Where TIMEOUT_A/B/C used in similar situations for ACCESS and STS all have defaults in hundreds of milliseconds. And nothing about how quickly requestUse should be seen as 1 on read after writing it.

So, the following sequence doesn't seem to contradict the spec.

The spec even calls out that the response to a write to TPM_ACCESS_x to request access should appear to host Software to happen "practically immediately." A write, followed by an immediate read of TPM_ACCESS_x is likely a very typical sequence, since this is needed to proceed with any TPM commands.

1) Host software typically (at least in the case of Linux tpm driver, which I know) optimizes out most of ACCESS writes. A driver grabs the locality when it starts, and doesn't release it. On every command it checks if this locality is still active and only requests to activate it if somebody else grabbed a different locality since the last command. I can't speak for all systems, but in our case that means that in practice the locality is only requested once between reboots.
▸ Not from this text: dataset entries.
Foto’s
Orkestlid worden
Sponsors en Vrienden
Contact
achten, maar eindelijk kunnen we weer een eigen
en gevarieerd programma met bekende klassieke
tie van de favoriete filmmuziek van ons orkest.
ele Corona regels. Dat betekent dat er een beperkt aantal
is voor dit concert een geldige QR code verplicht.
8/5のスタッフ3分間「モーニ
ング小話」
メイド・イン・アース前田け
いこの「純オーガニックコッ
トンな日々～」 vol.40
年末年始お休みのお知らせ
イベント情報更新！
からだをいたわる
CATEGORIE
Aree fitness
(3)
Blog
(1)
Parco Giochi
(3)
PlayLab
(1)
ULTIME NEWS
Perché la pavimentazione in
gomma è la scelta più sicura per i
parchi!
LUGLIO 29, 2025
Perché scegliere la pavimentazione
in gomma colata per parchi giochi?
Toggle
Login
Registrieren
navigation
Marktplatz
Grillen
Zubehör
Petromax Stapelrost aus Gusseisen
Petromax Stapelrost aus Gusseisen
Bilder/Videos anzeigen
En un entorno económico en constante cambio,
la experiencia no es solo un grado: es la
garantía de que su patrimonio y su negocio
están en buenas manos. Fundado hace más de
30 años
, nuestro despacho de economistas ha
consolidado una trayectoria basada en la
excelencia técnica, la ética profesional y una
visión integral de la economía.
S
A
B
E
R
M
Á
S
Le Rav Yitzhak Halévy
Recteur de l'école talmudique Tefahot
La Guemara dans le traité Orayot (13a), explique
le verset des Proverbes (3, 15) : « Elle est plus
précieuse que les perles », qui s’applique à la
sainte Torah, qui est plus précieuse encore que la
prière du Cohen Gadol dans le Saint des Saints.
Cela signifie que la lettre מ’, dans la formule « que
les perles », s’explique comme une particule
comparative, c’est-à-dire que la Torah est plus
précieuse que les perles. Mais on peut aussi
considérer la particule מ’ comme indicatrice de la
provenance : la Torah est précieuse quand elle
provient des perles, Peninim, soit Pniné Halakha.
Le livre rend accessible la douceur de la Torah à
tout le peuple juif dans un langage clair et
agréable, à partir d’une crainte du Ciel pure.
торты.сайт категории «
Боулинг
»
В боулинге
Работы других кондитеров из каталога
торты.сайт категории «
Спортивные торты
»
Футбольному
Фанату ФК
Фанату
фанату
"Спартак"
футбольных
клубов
2) When the spec talks about practically immediately for ACCESS it talks about the delay between releasing one locality and granting a different one - the software shouldn't expect to be able to catch the state when there's no active locality when polling the ACCESS register after it released the current locality, from its point of view it will most likely go through locality X active to locality Y active (without "no locality is active" state ever being observable through TPM registers in between). But the spec doesn't say that locality Y becomes active practically immediately after the software requests it (even if there was no current active locality during the time of request) - for that only TIMEOUT_A is expected. Here's the wording about "practically immediately":

Software needs to consider that there is no timeout condition defined for the time period between the release of one
locality and when access to a subsequent locality is granted (i.e. TPM_ACCESS_x.activeLocality is set to 1), as this
process happens practically immediately from a Software point of view.
a-pronin commented 6 months ago

We probably ought not to call the current function a "TPM mode", since it cannot meet the standard's specifications.

As commented above, I believe it does.

moidx commented 6 months ago

@jettr to triage this issue wrt integration requirements.

High estimate: low/mid area, high complexity.

jettr commented 6 months ago

I updated the priority of this to P3. We do not need this feature for 2024. This is a future feature improvement request.

a-will commented 4 months ago
  • software Y requests locality Y by writing TPM_ACCESS_Y.requestUse = 1
  • at this point, if software Y manages to quickly read TPM_ACCESS_Y before TPM firmware got a chance to run, it sees activeLocality = 0, requestUse = 0 -- this is legal, no expectation of a write being reflected immediately, the only timeout is TIMEOUT_A and it is only applicable to activeLocality

Ah, but there is a catch. TPM_ACCESS_Y.tpmRegValidSts must already be set to 0 in that case. Otherwise, I believe it is not legal. Since we currently require firmware to change that value in response to writes, we end up with a timing problem.

Interestingly, it's possible having hardware reset that bit on a write (and using it to induce wait states on reads) is all that is necessary to be in compliance. I'd have to look closer at how all of the return-by-hw register fields work to be certain.